Goal of the exercise - Repeat these rows word for word, starting at the beginning of the rows and ending at the line containing "நோய்க்கிருமிகளைக்". Include that final line.

Rows from a dataset
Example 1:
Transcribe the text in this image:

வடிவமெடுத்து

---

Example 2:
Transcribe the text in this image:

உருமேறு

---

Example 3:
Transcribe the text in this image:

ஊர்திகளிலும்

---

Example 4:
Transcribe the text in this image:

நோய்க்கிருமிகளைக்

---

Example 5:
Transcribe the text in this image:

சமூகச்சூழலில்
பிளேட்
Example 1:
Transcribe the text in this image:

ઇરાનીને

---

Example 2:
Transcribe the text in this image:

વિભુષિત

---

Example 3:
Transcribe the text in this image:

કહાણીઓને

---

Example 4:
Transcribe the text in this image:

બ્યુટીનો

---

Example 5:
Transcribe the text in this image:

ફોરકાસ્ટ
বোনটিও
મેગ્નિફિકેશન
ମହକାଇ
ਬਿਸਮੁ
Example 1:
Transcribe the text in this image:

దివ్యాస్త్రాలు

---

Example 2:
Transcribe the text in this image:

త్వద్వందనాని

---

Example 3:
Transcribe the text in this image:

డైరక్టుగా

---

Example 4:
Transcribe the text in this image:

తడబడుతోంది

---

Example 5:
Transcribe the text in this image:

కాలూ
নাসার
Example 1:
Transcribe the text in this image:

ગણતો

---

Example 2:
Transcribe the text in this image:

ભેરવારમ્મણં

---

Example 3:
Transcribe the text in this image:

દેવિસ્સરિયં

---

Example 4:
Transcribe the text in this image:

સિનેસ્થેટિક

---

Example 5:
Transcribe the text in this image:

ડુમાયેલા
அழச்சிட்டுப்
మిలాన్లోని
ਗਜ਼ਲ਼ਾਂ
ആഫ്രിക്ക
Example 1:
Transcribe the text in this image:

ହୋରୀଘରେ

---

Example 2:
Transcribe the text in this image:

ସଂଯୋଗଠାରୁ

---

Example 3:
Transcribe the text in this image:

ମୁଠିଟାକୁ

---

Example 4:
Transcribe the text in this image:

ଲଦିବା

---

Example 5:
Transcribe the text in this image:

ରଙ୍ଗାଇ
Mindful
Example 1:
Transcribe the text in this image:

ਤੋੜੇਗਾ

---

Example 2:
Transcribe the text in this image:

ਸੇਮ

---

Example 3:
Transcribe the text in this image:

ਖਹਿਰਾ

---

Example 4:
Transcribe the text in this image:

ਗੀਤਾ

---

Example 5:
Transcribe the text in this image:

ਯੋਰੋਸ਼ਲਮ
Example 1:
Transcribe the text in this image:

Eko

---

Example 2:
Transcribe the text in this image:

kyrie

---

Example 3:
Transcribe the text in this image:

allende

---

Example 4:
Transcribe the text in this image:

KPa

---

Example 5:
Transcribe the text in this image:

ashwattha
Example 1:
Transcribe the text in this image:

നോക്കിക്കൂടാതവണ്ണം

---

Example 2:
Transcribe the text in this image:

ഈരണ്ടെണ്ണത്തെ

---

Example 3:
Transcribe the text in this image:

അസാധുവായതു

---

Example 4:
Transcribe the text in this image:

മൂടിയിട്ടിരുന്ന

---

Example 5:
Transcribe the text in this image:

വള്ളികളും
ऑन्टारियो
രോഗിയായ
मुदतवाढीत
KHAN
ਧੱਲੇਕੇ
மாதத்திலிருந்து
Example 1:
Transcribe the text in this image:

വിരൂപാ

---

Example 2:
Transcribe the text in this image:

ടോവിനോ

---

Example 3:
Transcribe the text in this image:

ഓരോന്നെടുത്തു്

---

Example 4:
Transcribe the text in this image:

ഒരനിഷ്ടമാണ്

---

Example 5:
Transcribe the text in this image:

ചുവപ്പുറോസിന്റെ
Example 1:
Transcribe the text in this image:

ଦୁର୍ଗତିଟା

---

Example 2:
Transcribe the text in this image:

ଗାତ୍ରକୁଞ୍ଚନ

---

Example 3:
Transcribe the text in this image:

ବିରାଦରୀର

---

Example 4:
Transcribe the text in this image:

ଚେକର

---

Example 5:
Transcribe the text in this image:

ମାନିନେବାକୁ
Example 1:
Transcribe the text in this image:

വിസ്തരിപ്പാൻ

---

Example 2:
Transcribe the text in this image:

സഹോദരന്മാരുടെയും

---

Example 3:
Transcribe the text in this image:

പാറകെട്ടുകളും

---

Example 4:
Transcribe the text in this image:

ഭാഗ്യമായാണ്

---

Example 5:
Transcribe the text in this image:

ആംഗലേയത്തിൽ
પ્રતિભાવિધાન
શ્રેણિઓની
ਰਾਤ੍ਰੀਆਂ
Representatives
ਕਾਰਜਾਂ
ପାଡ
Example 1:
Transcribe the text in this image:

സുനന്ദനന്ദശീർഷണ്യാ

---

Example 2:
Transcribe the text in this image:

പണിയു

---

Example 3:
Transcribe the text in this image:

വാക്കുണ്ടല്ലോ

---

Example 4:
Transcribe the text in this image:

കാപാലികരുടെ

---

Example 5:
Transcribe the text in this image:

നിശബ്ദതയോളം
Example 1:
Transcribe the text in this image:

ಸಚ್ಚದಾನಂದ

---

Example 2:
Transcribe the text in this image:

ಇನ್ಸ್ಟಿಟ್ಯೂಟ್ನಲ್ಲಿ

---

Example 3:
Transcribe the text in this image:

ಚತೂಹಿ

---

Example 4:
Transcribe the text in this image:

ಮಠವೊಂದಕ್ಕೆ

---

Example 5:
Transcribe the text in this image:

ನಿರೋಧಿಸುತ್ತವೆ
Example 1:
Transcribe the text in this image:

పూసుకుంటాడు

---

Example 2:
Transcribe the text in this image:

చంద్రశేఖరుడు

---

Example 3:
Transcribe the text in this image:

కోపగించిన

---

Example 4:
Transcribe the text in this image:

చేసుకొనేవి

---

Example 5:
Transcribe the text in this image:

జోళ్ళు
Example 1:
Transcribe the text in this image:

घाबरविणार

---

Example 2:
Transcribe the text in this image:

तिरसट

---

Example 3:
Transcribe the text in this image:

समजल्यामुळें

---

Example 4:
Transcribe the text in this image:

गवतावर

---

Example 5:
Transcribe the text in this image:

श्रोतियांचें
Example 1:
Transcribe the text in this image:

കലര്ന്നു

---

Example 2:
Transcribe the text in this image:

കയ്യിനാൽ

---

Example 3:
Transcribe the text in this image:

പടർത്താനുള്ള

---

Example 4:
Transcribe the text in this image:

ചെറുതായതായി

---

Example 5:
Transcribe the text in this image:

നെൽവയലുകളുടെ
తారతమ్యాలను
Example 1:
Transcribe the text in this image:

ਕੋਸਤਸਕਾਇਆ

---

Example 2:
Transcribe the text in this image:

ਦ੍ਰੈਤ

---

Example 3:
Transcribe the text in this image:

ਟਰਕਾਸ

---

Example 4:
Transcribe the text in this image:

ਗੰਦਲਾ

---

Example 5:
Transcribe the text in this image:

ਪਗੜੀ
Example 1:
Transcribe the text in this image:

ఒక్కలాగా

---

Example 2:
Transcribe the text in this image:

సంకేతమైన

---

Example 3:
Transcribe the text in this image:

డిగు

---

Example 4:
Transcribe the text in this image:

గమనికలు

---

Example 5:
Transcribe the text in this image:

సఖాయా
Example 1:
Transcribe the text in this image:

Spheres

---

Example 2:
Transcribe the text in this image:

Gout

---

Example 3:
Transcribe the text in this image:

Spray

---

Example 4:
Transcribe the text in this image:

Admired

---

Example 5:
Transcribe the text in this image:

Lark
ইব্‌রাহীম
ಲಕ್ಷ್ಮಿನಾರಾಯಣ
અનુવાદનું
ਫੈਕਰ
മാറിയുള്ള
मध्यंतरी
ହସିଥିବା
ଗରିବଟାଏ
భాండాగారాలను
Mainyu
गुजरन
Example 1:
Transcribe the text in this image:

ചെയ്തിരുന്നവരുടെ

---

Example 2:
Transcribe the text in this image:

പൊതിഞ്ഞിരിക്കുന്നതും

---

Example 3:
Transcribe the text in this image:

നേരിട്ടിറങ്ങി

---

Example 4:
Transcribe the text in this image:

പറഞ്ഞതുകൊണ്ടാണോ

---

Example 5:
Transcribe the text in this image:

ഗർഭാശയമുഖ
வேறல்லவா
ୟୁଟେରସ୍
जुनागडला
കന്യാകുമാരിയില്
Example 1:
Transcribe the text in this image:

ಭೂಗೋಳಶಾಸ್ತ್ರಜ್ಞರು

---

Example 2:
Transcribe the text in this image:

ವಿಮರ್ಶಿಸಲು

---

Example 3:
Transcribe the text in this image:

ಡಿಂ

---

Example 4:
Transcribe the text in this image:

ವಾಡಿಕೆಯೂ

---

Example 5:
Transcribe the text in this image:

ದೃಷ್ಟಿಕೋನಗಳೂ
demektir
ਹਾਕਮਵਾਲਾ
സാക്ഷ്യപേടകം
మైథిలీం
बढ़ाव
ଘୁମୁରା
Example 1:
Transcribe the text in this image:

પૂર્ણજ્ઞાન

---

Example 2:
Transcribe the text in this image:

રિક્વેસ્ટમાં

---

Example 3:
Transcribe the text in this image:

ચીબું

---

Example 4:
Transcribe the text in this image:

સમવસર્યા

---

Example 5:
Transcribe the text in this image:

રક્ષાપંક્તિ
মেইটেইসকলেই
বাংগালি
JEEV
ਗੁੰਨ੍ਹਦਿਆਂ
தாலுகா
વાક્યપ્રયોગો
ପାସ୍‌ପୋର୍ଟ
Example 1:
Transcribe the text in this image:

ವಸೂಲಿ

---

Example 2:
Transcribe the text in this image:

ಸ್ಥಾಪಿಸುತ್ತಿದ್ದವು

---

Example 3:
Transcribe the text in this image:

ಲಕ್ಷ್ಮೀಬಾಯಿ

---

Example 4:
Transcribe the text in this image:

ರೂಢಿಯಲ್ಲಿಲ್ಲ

Full answer -
Example 1:
Transcribe the text in this image:

வடிவமெடுத்து

---

Example 2:
Transcribe the text in this image:

உருமேறு

---

Example 3:
Transcribe the text in this image:

ஊர்திகளிலும்

---

Example 4:
Transcribe the text in this image:

நோய்க்கிருமிகளைக்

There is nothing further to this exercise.